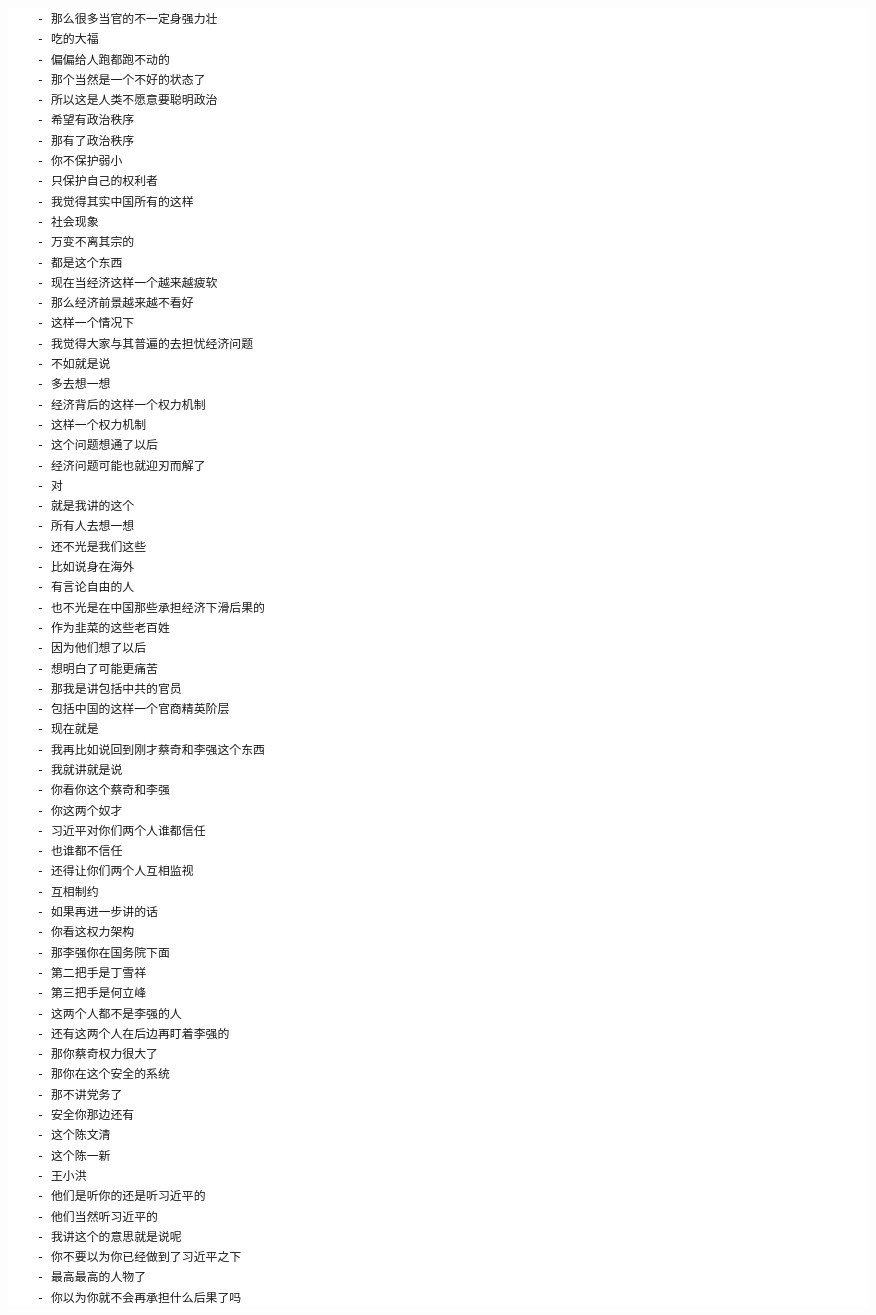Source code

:         - 那么很多当官的不一定身强力壮
        - 吃的大福
        - 偏偏给人跑都跑不动的
        - 那个当然是一个不好的状态了
        - 所以这是人类不愿意要聪明政治
        - 希望有政治秩序
        - 那有了政治秩序
        - 你不保护弱小
        - 只保护自己的权利者
        - 我觉得其实中国所有的这样
        - 社会现象
        - 万变不离其宗的
        - 都是这个东西
        - 现在当经济这样一个越来越疲软
        - 那么经济前景越来越不看好
        - 这样一个情况下
        - 我觉得大家与其普遍的去担忧经济问题
        - 不如就是说
        - 多去想一想
        - 经济背后的这样一个权力机制
        - 这样一个权力机制
        - 这个问题想通了以后
        - 经济问题可能也就迎刃而解了
        - 对
        - 就是我讲的这个
        - 所有人去想一想
        - 还不光是我们这些
        - 比如说身在海外
        - 有言论自由的人
        - 也不光是在中国那些承担经济下滑后果的
        - 作为韭菜的这些老百姓
        - 因为他们想了以后
        - 想明白了可能更痛苦
        - 那我是讲包括中共的官员
        - 包括中国的这样一个官商精英阶层
        - 现在就是
        - 我再比如说回到刚才蔡奇和李强这个东西
        - 我就讲就是说
        - 你看你这个蔡奇和李强
        - 你这两个奴才
        - 习近平对你们两个人谁都信任
        - 也谁都不信任
        - 还得让你们两个人互相监视
        - 互相制约
        - 如果再进一步讲的话
        - 你看这权力架构
        - 那李强你在国务院下面
        - 第二把手是丁雪祥
        - 第三把手是何立峰
        - 这两个人都不是李强的人
        - 还有这两个人在后边再盯着李强的
        - 那你蔡奇权力很大了
        - 那你在这个安全的系统
        - 那不讲党务了
        - 安全你那边还有
        - 这个陈文清
        - 这个陈一新
        - 王小洪
        - 他们是听你的还是听习近平的
        - 他们当然听习近平的
        - 我讲这个的意思就是说呢
        - 你不要以为你已经做到了习近平之下
        - 最高最高的人物了
        - 你以为你就不会再承担什么后果了吗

WHAT THE EXERCISE ASKS: Quote the source text of the records above line for line, without any change, and leave the pictures out.

SOLUTION FOR THIS PROBLEM:
Source code

:         - 那么很多当官的不一定身强力壮
        - 吃的大福
        - 偏偏给人跑都跑不动的
        - 那个当然是一个不好的状态了
        - 所以这是人类不愿意要聪明政治
        - 希望有政治秩序
        - 那有了政治秩序
        - 你不保护弱小
        - 只保护自己的权利者
        - 我觉得其实中国所有的这样
        - 社会现象
        - 万变不离其宗的
        - 都是这个东西
        - 现在当经济这样一个越来越疲软
        - 那么经济前景越来越不看好
        - 这样一个情况下
        - 我觉得大家与其普遍的去担忧经济问题
        - 不如就是说
        - 多去想一想
        - 经济背后的这样一个权力机制
        - 这样一个权力机制
        - 这个问题想通了以后
        - 经济问题可能也就迎刃而解了
        - 对
        - 就是我讲的这个
        - 所有人去想一想
        - 还不光是我们这些
        - 比如说身在海外
        - 有言论自由的人
        - 也不光是在中国那些承担经济下滑后果的
        - 作为韭菜的这些老百姓
        - 因为他们想了以后
        - 想明白了可能更痛苦
        - 那我是讲包括中共的官员
        - 包括中国的这样一个官商精英阶层
        - 现在就是
        - 我再比如说回到刚才蔡奇和李强这个东西
        - 我就讲就是说
        - 你看你这个蔡奇和李强
        - 你这两个奴才
        - 习近平对你们两个人谁都信任
        - 也谁都不信任
        - 还得让你们两个人互相监视
        - 互相制约
        - 如果再进一步讲的话
        - 你看这权力架构
        - 那李强你在国务院下面
        - 第二把手是丁雪祥
        - 第三把手是何立峰
        - 这两个人都不是李强的人
        - 还有这两个人在后边再盯着李强的
        - 那你蔡奇权力很大了
        - 那你在这个安全的系统
        - 那不讲党务了
        - 安全你那边还有
        - 这个陈文清
        - 这个陈一新
        - 王小洪
        - 他们是听你的还是听习近平的
        - 他们当然听习近平的
        - 我讲这个的意思就是说呢
        - 你不要以为你已经做到了习近平之下
        - 最高最高的人物了
        - 你以为你就不会再承担什么后果了吗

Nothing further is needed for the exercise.